◆ TASK GOAL ◆
Exactly the lines from the line containing "G.A. and Mike" through the last line of the entries below should appear in the answer, reproduced verbatim.

◆ DATA FOR THIS TASK ◆
------------------------------------------------

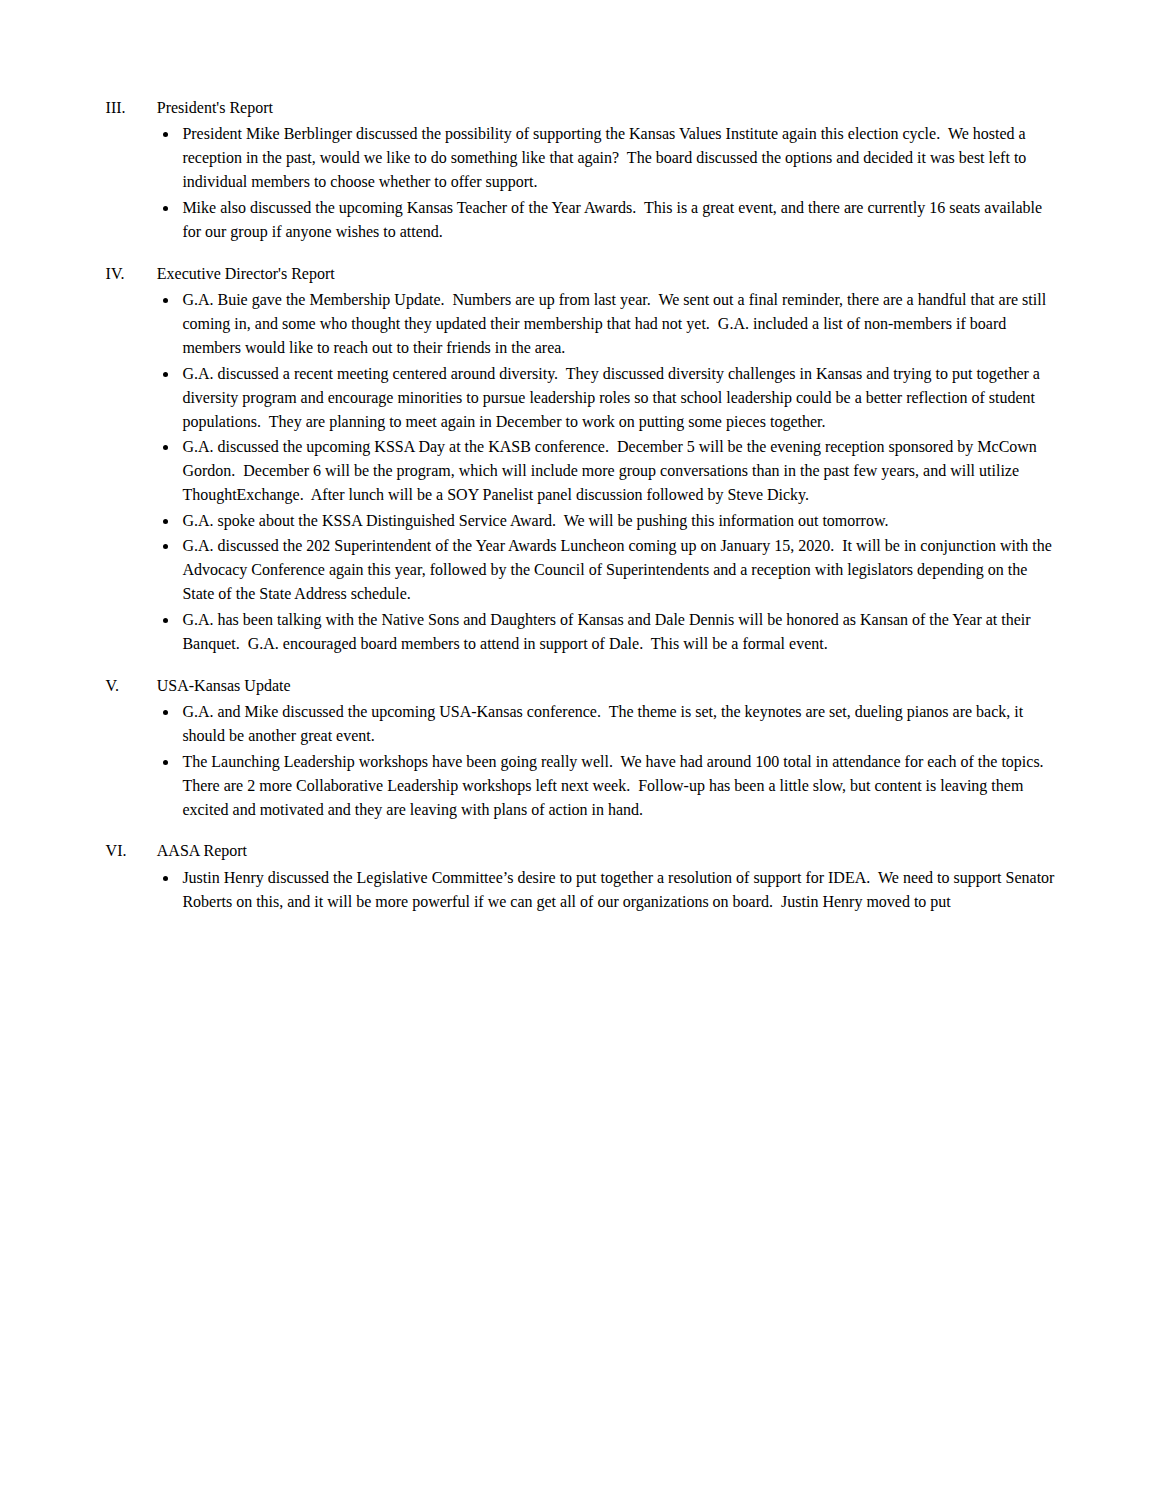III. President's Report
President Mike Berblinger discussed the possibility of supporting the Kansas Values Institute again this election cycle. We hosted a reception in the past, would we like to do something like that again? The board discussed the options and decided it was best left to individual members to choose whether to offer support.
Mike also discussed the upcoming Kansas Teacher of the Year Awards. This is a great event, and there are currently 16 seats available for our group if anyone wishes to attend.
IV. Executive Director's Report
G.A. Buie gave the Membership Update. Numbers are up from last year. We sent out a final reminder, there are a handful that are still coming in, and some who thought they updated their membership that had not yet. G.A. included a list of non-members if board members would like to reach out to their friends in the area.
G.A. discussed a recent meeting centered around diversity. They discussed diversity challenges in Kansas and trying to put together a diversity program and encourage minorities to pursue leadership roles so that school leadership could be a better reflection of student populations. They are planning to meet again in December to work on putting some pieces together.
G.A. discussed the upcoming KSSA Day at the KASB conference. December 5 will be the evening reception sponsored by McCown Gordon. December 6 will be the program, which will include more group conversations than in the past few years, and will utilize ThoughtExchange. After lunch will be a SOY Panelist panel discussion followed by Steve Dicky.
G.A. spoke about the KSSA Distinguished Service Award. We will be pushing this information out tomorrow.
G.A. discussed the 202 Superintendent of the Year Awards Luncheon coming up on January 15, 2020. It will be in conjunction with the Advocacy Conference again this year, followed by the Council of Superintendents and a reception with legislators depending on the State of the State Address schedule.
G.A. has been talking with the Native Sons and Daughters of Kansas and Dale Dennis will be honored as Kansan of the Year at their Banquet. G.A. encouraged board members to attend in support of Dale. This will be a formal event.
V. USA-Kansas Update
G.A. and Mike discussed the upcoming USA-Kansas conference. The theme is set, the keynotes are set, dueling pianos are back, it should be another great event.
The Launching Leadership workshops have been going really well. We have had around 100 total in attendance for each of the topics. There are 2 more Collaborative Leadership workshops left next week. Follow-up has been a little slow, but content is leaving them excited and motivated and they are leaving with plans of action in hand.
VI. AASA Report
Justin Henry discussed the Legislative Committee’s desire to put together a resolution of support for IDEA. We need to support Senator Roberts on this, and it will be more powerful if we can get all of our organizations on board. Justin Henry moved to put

------------------------------------------------

◆ OUTPUT ◆
G.A. and Mike discussed the upcoming USA-Kansas conference. The theme is set, the keynotes are set, dueling pianos are back, it should be another great event.
The Launching Leadership workshops have been going really well. We have had around 100 total in attendance for each of the topics. There are 2 more Collaborative Leadership workshops left next week. Follow-up has been a little slow, but content is leaving them excited and motivated and they are leaving with plans of action in hand.
VI. AASA Report
Justin Henry discussed the Legislative Committee’s desire to put together a resolution of support for IDEA. We need to support Senator Roberts on this, and it will be more powerful if we can get all of our organizations on board. Justin Henry moved to put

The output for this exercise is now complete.